Stereotactic body radiotherapy (SBRT) combines IGRT with even more-advanced techniques. It can deliver extremely high doses of radiation to a tumor while minimizing the dose to nearby healthy tissue. It usually involves fewer treatments than other forms of radiation therapy. SBRT can result in better outcomes and fewer side effects than conventional radiation therapy.
Our radiation oncologists are highly skilled in SBRT. We know when such an approach might be right for you. The key consideration is always which technique is best for curing the cancer and giving you a normal life afterward. Although SBRT can be a good option for some people, it’s not right for everyone.
Brachytherapy involves the placement of radioactive material in the body. The material is sealed inside a seed, pellet, wire, or capsule using a needle or catheter. The radiation given off by this source damages the DNA of nearby cancer cells. Brachytherapy is most commonly used for head and neck cancer that has come back after prior treatment. Your doctors will discuss with you whether you are a candidate for brachytherapy.

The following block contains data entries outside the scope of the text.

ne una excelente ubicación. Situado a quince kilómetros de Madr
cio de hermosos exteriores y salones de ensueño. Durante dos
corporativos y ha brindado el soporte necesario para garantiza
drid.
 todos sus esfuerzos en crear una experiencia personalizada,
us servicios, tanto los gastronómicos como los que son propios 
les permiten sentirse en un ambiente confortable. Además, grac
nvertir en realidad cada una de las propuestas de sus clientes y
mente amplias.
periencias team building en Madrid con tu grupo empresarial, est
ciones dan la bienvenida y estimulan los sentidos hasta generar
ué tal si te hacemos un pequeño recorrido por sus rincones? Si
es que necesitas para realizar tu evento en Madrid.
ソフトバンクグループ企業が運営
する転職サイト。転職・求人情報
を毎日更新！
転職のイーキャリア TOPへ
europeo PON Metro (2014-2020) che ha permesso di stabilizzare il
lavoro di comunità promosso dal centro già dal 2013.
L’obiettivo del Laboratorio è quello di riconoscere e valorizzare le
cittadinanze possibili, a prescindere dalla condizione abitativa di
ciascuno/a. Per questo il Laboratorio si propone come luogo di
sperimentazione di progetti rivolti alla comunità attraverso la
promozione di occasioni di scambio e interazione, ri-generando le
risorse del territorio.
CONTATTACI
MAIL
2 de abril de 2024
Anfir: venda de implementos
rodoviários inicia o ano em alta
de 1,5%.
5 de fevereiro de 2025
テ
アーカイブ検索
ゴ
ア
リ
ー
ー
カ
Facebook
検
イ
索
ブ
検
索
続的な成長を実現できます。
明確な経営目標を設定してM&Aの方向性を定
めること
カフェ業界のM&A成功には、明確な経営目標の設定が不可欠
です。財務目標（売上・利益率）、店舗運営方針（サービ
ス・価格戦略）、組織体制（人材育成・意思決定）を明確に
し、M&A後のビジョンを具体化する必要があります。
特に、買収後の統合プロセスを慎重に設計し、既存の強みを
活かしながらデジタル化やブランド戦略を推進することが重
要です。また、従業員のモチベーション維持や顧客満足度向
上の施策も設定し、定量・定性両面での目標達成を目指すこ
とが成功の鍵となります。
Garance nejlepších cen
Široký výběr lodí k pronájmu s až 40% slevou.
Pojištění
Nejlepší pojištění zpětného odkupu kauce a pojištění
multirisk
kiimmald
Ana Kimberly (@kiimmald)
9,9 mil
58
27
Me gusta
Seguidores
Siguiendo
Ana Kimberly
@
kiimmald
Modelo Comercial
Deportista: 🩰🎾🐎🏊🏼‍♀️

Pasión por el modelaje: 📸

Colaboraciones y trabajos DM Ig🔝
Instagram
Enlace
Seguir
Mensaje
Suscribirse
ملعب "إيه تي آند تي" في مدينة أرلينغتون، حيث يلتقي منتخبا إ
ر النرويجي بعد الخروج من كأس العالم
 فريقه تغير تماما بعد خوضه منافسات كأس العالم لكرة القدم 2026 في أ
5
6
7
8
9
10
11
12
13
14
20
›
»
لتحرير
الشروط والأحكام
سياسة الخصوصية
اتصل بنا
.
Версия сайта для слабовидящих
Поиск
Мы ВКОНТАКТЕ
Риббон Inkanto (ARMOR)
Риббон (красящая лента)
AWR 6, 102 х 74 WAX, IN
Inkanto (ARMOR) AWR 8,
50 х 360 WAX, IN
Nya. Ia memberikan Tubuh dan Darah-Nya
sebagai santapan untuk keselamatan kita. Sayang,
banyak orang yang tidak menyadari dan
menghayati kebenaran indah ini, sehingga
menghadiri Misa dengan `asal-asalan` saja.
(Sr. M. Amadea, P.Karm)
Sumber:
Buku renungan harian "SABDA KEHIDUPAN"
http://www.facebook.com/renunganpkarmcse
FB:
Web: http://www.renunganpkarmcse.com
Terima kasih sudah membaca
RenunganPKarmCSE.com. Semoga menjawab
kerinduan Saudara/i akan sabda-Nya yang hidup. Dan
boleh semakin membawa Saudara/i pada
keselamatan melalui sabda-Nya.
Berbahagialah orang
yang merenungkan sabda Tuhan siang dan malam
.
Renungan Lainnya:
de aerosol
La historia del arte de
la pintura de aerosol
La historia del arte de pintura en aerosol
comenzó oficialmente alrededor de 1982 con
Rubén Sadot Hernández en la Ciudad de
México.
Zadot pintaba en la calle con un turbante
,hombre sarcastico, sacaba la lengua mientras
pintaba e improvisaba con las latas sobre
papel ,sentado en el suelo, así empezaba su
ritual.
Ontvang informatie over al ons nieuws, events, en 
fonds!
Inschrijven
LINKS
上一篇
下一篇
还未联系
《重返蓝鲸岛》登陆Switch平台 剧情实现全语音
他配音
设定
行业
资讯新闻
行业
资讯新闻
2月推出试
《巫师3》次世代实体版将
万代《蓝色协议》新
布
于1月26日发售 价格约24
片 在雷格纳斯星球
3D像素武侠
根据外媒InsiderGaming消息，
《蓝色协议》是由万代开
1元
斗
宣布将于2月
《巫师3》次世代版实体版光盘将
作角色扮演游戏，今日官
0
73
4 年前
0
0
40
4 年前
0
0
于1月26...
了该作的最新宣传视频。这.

Sometimes chemotherapy is recommended as part of a head and neck cancer treatment plan. Chemotherapy can increase the sensitivity of the tumor to radiation treatment. The combination of radiation plus chemotherapy is called chemoradiation.
Cisplatin (Platinol®) is the standard chemotherapy drug that doctors use for head and neck cancer chemoradiation. Your doctor may recommend a different drug therapy that is equally effective based on which side effects are easier for you to tolerate. Our researchers are studying other drugs that may be used in combination with radiation to further reduce the risk of the cancer returning.
Clinical trials are research studies that test new treatments to see how well they work. People who choose to participate in a trial at MSK receive the most-advanced cancer treatment available. Sometimes these therapies are available through MSK’s trials years before being offered anywhere else.
Our researchers are experts in studying immunotherapy, targeted therapies, and other approaches to boost the effectiveness of radiation therapy.
Side Effects of Radiation Therapy
MSK’s radiation oncologists work hard to minimize the side effects of head and neck cancer treatment. We explain in detail what you can expect and when side effects are likely to occur.
The most common side effects of radiation to the head and neck include:
- changes in your skin that look like a sunburn
- changes in taste
- dryness of the mouth
- weakening of the teeth
- pain, sores, or redness in the mouth
Our dental oncology team is available to support you with any problems that may arise with your teeth. We may also fit you with a custom mouth guard to protect your teeth during treatment.
Our rehabilitation team has extensive experience in helping people address the side effects of radiation therapy. A speech and swallowing specialist will meet with you before treatment to discuss any possible changes in your speech, voice, or swallowing. During and after treatment, we will provide you with exercises to prevent side effects. We will look out for any problems you are having with swallowing and make sure you are maintaining the range of motion in your tongue, jaw, and neck.